• **Work request**
Please return every line of the material verbatim and skip any images.

• **Information supplied**
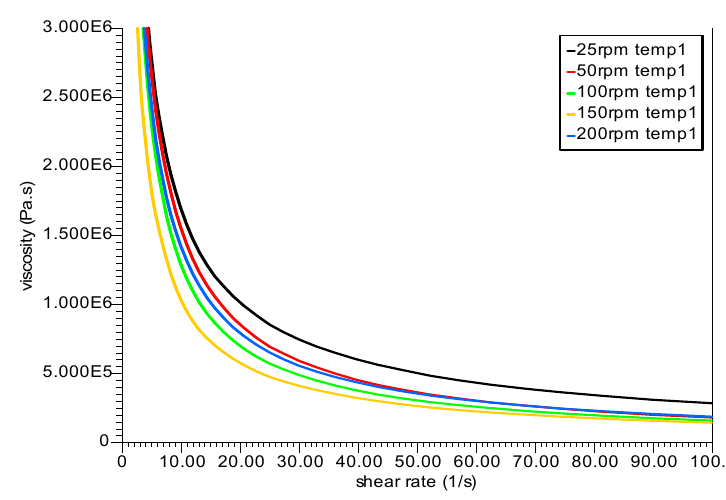
Figure 8. Viscosity ( η ) versus shear rate (1/s) for novel SSB ® 55 Pharma grade Shellac at various screw speeds.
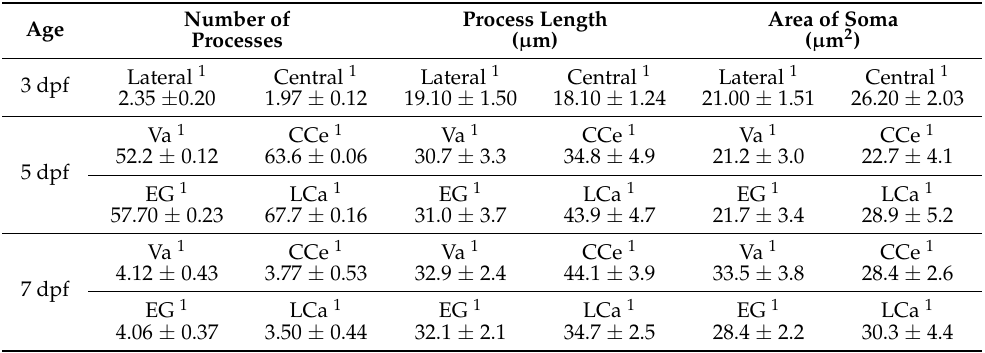
Table 2. Characteristics of radial glial cells in the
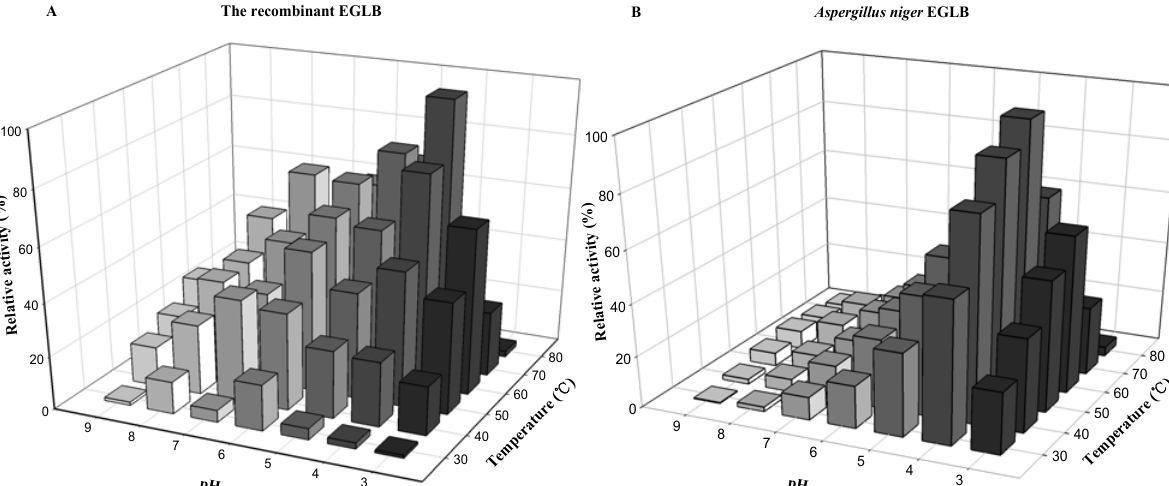
Figure 4. Optimum temperature and pH of the purified EGLB. The optimal temperature and pH for EGLB were determined by incubating the purified enzyme in different buffers (50 mM, pH 3.0 to 9.0) and then exposing them to different temperatures (from 30 °C to 80 °C) with CMC-Na (0.5%, w/v) as substrate for 30 min. Each enzymatic reaction was determined by the standard enzyme method (Section 3.11). Each value represents the mean of triplicate measurements, and varied from the mean by not more than 10%. The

• **Finished exercise**
Figure 8. Viscosity ( η ) versus shear rate (1/s) for novel SSB ® 55 Pharma grade Shellac at various screw speeds.
Table 2. Characteristics of radial glial cells in the
Figure 4. Optimum temperature and pH of the purified EGLB. The optimal temperature and pH for EGLB were determined by incubating the purified enzyme in different buffers (50 mM, pH 3.0 to 9.0) and then exposing them to different temperatures (from 30 °C to 80 °C) with CMC-Na (0.5%, w/v) as substrate for 30 min. Each enzymatic reaction was determined by the standard enzyme method (Section 3.11). Each value represents the mean of triplicate measurements, and varied from the mean by not more than 10%. The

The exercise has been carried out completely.